In terzo luogo, Veneziani osserva che i pericoli che corre l’umanità non dipendono tutti dal clima o dall’ambiente (ci sono ad esempio le epidemie o il rischio di una guerra nucleare) e mette molto opportunamente in guardia contro il pericolo della sovrappopolazione: «Chi potrà fermate il boom demografico  e il relativo iperconsumo del pianeta? Se una fetta d’umanità brucia troppe risorse e inquina troppo, una più vasta umanità rende invivibile il pianeta perché lo riempie fino al collasso». E, dunque, «non sarebbe il caso di reagire allo scompenso demografico che distruggerà l’umanità prima del degrado ambientale?».  

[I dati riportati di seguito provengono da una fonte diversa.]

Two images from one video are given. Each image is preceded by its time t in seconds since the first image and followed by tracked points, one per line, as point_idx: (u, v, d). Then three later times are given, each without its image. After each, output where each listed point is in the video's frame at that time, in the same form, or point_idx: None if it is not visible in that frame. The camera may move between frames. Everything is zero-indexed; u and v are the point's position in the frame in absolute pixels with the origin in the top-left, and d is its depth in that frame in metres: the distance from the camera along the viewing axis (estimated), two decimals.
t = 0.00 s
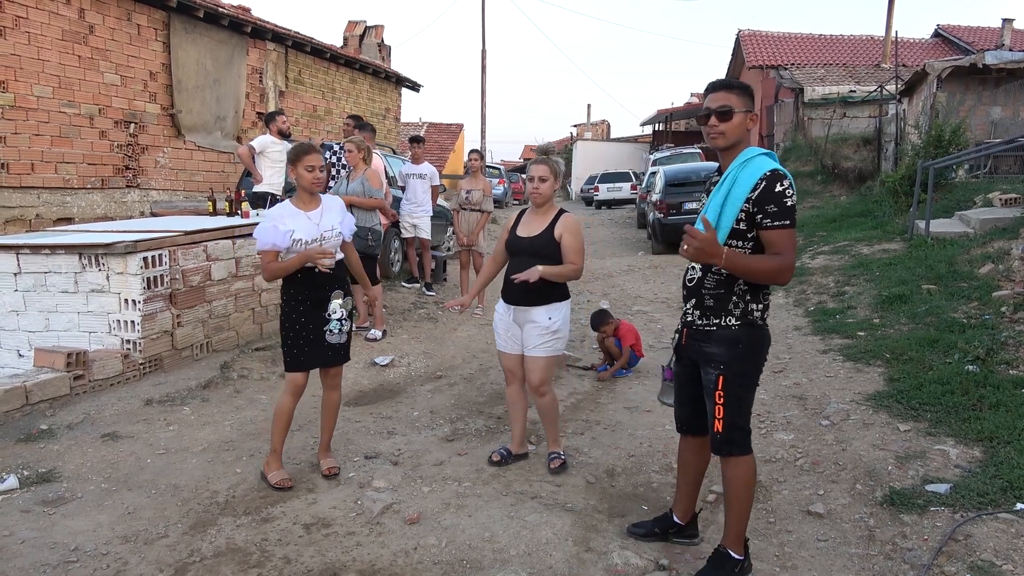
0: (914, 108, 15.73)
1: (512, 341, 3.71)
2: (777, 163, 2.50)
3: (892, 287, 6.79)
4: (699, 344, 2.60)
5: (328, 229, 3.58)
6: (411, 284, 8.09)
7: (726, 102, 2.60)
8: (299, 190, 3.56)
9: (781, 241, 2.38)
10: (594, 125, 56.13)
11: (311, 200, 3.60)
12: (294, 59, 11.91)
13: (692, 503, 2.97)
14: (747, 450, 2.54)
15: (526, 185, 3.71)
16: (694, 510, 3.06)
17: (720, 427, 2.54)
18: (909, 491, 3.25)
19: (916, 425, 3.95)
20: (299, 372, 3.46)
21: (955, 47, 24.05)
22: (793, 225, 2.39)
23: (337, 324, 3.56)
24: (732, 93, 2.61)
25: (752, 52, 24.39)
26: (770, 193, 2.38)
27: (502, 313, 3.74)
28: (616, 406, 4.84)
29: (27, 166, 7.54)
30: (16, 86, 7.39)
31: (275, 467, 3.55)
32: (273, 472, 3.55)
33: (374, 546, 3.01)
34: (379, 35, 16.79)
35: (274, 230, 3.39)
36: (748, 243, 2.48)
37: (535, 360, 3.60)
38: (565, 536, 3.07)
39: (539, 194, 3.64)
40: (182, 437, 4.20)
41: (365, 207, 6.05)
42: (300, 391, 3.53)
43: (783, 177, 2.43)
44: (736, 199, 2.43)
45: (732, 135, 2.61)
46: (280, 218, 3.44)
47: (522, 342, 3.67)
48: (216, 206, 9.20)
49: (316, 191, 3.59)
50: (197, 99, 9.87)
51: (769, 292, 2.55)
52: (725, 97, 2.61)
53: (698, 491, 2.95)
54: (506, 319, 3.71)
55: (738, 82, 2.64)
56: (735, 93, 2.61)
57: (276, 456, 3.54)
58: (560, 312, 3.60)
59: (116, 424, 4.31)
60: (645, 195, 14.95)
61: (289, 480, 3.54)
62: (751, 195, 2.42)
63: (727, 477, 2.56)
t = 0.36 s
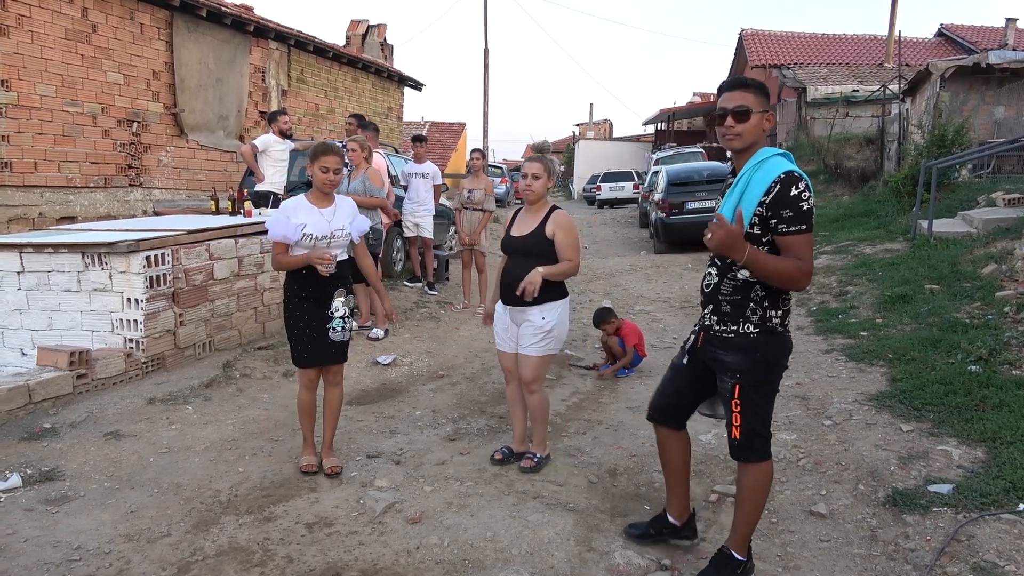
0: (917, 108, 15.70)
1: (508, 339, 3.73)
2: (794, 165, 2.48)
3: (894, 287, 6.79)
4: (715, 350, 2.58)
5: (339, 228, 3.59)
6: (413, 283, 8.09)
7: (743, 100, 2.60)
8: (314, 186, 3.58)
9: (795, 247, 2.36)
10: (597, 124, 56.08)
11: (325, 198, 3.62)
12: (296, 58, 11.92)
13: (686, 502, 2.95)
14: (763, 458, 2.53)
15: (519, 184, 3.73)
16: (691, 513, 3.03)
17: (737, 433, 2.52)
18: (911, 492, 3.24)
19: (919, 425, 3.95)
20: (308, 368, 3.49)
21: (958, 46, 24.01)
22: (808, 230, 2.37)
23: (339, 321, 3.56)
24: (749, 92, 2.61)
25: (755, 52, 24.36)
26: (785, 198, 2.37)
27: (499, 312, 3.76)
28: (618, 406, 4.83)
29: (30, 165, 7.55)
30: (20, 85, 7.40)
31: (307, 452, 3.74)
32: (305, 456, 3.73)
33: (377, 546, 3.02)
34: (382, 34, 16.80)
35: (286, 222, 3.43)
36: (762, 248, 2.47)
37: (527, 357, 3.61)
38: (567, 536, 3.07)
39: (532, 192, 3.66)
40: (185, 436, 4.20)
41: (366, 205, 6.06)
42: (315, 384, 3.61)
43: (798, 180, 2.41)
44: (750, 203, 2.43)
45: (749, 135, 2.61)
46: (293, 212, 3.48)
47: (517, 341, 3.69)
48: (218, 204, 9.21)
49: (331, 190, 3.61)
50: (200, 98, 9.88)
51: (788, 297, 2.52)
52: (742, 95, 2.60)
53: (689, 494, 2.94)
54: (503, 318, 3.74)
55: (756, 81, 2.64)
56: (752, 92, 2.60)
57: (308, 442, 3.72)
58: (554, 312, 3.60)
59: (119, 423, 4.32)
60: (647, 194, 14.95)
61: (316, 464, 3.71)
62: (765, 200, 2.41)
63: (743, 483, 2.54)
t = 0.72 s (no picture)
0: (920, 106, 15.66)
1: (511, 339, 3.73)
2: (800, 166, 2.48)
3: (898, 285, 6.77)
4: (718, 352, 2.58)
5: (343, 233, 3.59)
6: (416, 283, 8.10)
7: (746, 100, 2.59)
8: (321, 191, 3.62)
9: (796, 245, 2.35)
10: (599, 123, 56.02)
11: (332, 203, 3.64)
12: (299, 58, 11.93)
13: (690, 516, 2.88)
14: (768, 459, 2.52)
15: (520, 184, 3.74)
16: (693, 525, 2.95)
17: (742, 434, 2.53)
18: (916, 490, 3.24)
19: (923, 424, 3.94)
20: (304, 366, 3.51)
21: (962, 44, 23.94)
22: (809, 231, 2.36)
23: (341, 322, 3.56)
24: (751, 91, 2.60)
25: (757, 50, 24.32)
26: (789, 196, 2.37)
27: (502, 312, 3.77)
28: (621, 405, 4.83)
29: (34, 165, 7.57)
30: (23, 85, 7.42)
31: (311, 452, 3.75)
32: (308, 456, 3.74)
33: (380, 545, 3.02)
34: (384, 33, 16.80)
35: (289, 226, 3.48)
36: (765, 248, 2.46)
37: (533, 357, 3.63)
38: (570, 535, 3.07)
39: (532, 192, 3.68)
40: (189, 435, 4.21)
41: (368, 205, 6.07)
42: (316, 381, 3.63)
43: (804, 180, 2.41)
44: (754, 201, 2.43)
45: (753, 135, 2.60)
46: (297, 216, 3.53)
47: (521, 341, 3.69)
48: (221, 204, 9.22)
49: (337, 194, 3.62)
50: (203, 98, 9.90)
51: (791, 298, 2.52)
52: (745, 95, 2.59)
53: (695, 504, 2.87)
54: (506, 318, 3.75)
55: (761, 80, 2.62)
56: (754, 91, 2.60)
57: (311, 442, 3.73)
58: (556, 311, 3.59)
59: (123, 423, 4.33)
60: (650, 193, 14.92)
61: (319, 464, 3.71)
62: (769, 198, 2.41)
63: (747, 483, 2.55)
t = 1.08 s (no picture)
0: (924, 102, 15.61)
1: (512, 338, 3.73)
2: (801, 161, 2.47)
3: (902, 282, 6.75)
4: (720, 350, 2.58)
5: (347, 230, 3.58)
6: (420, 283, 8.12)
7: (747, 97, 2.59)
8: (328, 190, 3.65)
9: (797, 243, 2.36)
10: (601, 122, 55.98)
11: (338, 200, 3.66)
12: (301, 59, 11.94)
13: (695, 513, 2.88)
14: (772, 456, 2.52)
15: (521, 185, 3.72)
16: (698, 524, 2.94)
17: (745, 432, 2.53)
18: (920, 488, 3.24)
19: (928, 421, 3.93)
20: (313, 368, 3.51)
21: (964, 40, 23.87)
22: (812, 226, 2.36)
23: (349, 324, 3.56)
24: (752, 89, 2.60)
25: (759, 47, 24.27)
26: (788, 193, 2.37)
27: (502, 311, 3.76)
28: (625, 404, 4.83)
29: (38, 168, 7.60)
30: (27, 88, 7.44)
31: (317, 452, 3.75)
32: (314, 456, 3.74)
33: (385, 544, 3.03)
34: (386, 33, 16.79)
35: (293, 222, 3.53)
36: (769, 245, 2.47)
37: (529, 358, 3.60)
38: (574, 533, 3.07)
39: (534, 194, 3.65)
40: (193, 436, 4.22)
41: (369, 206, 6.08)
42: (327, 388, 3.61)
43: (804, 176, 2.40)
44: (754, 199, 2.43)
45: (754, 131, 2.60)
46: (301, 212, 3.57)
47: (520, 341, 3.69)
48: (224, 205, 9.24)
49: (341, 191, 3.64)
50: (206, 100, 9.92)
51: (793, 295, 2.51)
52: (745, 92, 2.59)
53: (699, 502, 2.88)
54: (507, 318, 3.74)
55: (763, 77, 2.62)
56: (755, 88, 2.59)
57: (319, 441, 3.74)
58: (558, 313, 3.60)
59: (128, 424, 4.35)
60: (653, 192, 14.90)
61: (324, 465, 3.71)
62: (770, 195, 2.41)
63: (751, 481, 2.55)
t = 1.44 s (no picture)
0: (928, 101, 15.58)
1: (520, 338, 3.70)
2: (799, 158, 2.47)
3: (906, 282, 6.73)
4: (719, 347, 2.56)
5: (350, 227, 3.58)
6: (423, 283, 8.12)
7: (747, 95, 2.58)
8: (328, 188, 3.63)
9: (800, 242, 2.35)
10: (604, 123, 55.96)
11: (340, 199, 3.65)
12: (304, 60, 11.95)
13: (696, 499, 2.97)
14: (775, 452, 2.52)
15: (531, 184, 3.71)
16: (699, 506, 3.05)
17: (747, 429, 2.52)
18: (925, 488, 3.23)
19: (932, 421, 3.92)
20: (313, 370, 3.50)
21: (968, 39, 23.82)
22: (814, 223, 2.36)
23: (349, 325, 3.57)
24: (754, 86, 2.59)
25: (763, 47, 24.24)
26: (789, 191, 2.36)
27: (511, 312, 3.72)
28: (629, 404, 4.82)
29: (42, 169, 7.62)
30: (31, 89, 7.46)
31: (293, 459, 3.63)
32: (290, 463, 3.63)
33: (389, 544, 3.03)
34: (389, 34, 16.80)
35: (295, 221, 3.50)
36: (769, 244, 2.47)
37: (542, 358, 3.61)
38: (578, 533, 3.07)
39: (545, 193, 3.64)
40: (197, 436, 4.23)
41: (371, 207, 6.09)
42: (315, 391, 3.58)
43: (803, 174, 2.40)
44: (755, 198, 2.42)
45: (752, 129, 2.60)
46: (303, 211, 3.55)
47: (530, 341, 3.67)
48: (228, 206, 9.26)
49: (342, 189, 3.63)
50: (209, 100, 9.94)
51: (791, 293, 2.52)
52: (746, 90, 2.59)
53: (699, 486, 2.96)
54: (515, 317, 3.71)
55: (761, 75, 2.62)
56: (756, 85, 2.59)
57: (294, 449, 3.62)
58: (568, 311, 3.60)
59: (133, 424, 4.35)
60: (656, 192, 14.89)
61: (302, 473, 3.61)
62: (770, 193, 2.40)
63: (754, 479, 2.54)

Infine l’autore si domanda: «si può chiedere un mutamento radicale sull’ambiente senza mettere in discussione il sistema tecno-capitalistico e il primato del profitto ad ogni costo che ne sono il motore e il movente?».  Parole sacrosante, che volentieri facciamo nostre, e che sono oltretutto in linea con la piattaforma dell’ecologia profonda cui si ispirano associazioni ecologiste come Fare Verde.

In conclusione, se le cose stanno così, s’impone il vecchio imprescindibile interrogativo: che fare?

«Se i pericoli sono così vasti ed estesi […] è sensato fare la propria parte ma senza illudersi di raddrizzare il mondo e senza pretendere palingenesi globali. In fondo l’unica consolazione davanti agli scenari catastrofici delineati è che nella peggiore delle ipotesi accadrà quel che comunque sarebbe accaduto e che sappiamo da sempre che succederà: prima o poi moriremo, tutti». Quest’ultima nota è forse un po’ troppo pessimistica, ma suona purtroppo realistica.